Huawei founder sounds alarm in China with warning of ‘painful’ decade ahead | huawei

Huawei’s founder has issued a stark warning about the tech company’s future, raising alarm at the candor of his assessment and what it indicates for smaller companies amid China’s economic woes and global recession.

In a leaked internal memo, Ren Zhengfei told Huawei staff that “everyone will feel the chill” and that the company must focus on profit over cash flow and expansion if it is to survive the next three years, indicating more job cuts and divestments.

“The next decade will be a very painful historical period, as the world economy continues to fall,” Ren said, pointing to the pandemic as well as the impact of the Ukraine war and a “continued blockade” by the United States on some Chinese companies. .

“Huawei must lower any overly optimistic expectations for the future and until 2023 or even 2025, we must make survival the most important guideline, and not just survive but survive with quality.”

China’s economy is under pressure from factors including pandemic restrictions, a real estate industry crisis and the collapse of international relations. The country is not expected to reach its economic growth target of 5.5% this year.

Huawei, routinely listed as China’s largest company, is working to manage big drops in revenue and profit. Revenue was down 14% in the first three months of 2022 and its net profit margin shrank to 4.3%, from 11.1% a year earlier, in the three months to March.

It has been a high point of tensions between the United States and China, with Washington and other Western counterparts restricting Huawei from their markets over national security concerns. The company has also been prohibited from buying any foreign technology.

“In the past, we embraced the ideal of globalization and aspired to serve all of humanity, so what is our ideal now?” Ren wrote.

“Survive and make a little money wherever we can. From this point of view, we need to adjust the market structure and study what can be done and what should be abandoned.”

Ren’s memo went viral on Chinese social media, shared and discussed by more than 100 million users, with some expressing fear of what it would mean for ordinary people and small businesses if a company the size of Huawei sent out such warnings. .

“The last person who said such things was Wang Shi from Vanke and then the real estate was in danger,” one commentator said, referring to the CEO of a state-owned real estate development company.

Several blamed the US, with one commenter saying Huawei’s expansion “came to an abrupt end under frenzied US repression.”
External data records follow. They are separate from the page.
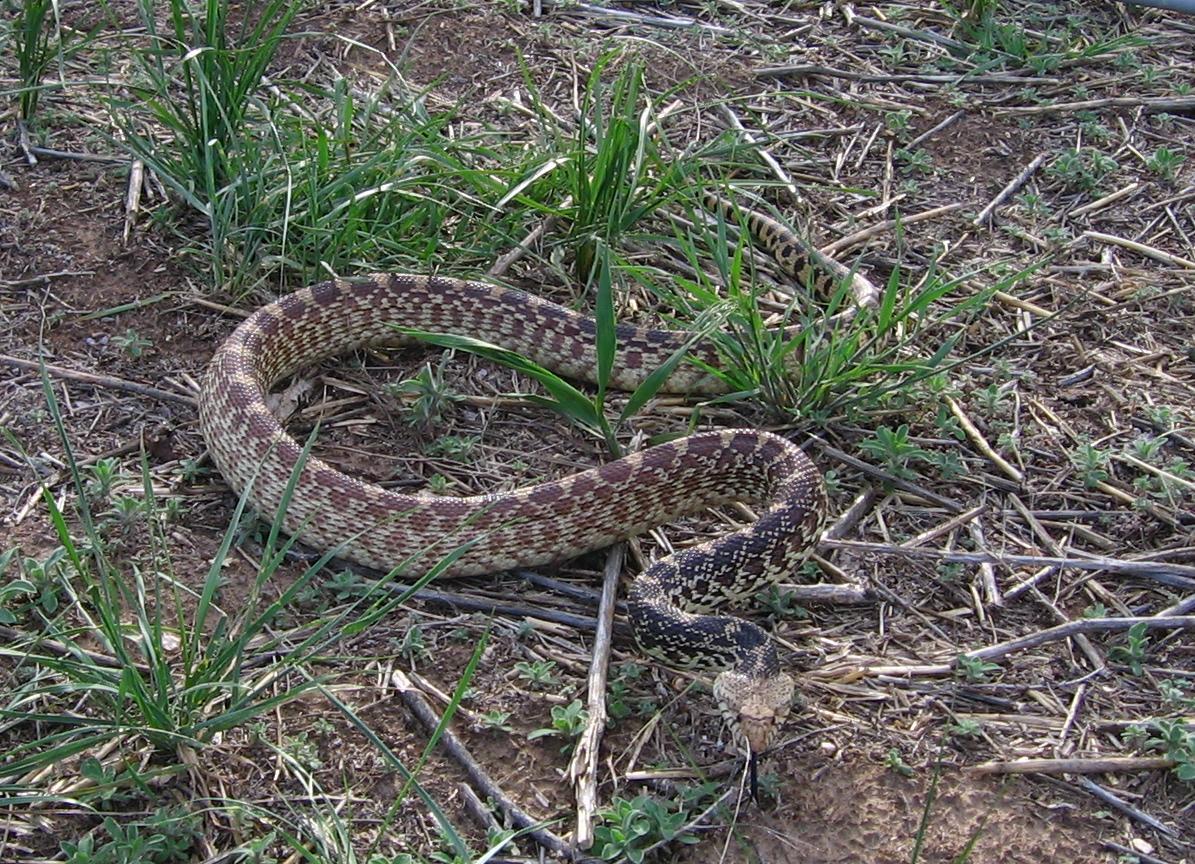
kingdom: Animalia
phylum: Chordata
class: Squamata
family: Colubridae
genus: Pituophis
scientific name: Pituophis catenifer
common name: Gopher snake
Linghao Bao, an analyst at Trivium China, said the global economy was in poor shape and it was not unusual to cut costs in a recession. “The reason Ren Zhengfei’s words stood out is the way he said them. It sounded like she was in panic mode,” she said.

“Also, it’s a politically sensitive time right now. We are a couple of months away from the 20th party congress. As you know, economic performance is tied to party legitimacy.”

Professor Steve Tsang, director of China’s SOAS Institute, said Ren enjoyed a status that could allow him to speak more freely than others and should be taken seriously.

“When someone like Ren admits how much trouble a national champion like Huawei may face as a result of US sanctions, it indicates that the Chinese economy in general is also vulnerable,” Tsang said. “But that is, as the saying goes, above his salary level and it is a matter for Xi Jinping to decide on how to deal with it. The questions are whether Xi will have Ren’s pragmatism and vision to come up with something that can be as effective as what Ren is proposing for Huawei.”

China’s government this week announced a further $146 billion (£123 billion) in stimulus funds and 19 new measures to address the economic damage caused by the pandemic and the country’s hard-line responses, as well as a crisis in the real estate development industry.

Extensive and unpredictable lockdowns have disrupted factory output, supply chains and economic activity in general, particularly among small businesses. The private sector provides a third of all jobs in China and creates 90% of new urban jobs, according to state media.

Youth unemployment reached an all-time high of 19.9% ​​in July and the overall urban unemployment rate remained at a relatively high rate of 5.4%. Unemployment insurance payments also hit a record high in June.

“Amid sporadic COVID-19 outbreaks in some regions since the beginning of this year, job demand in the market has shrunk and some recruitment drives have been canceled or delayed,” said Zhang Ying, director of employment promotion. of the Ministry of Human Resources and social security, said at a press conference on Thursday.

“Some young job seekers have encountered new difficulties.”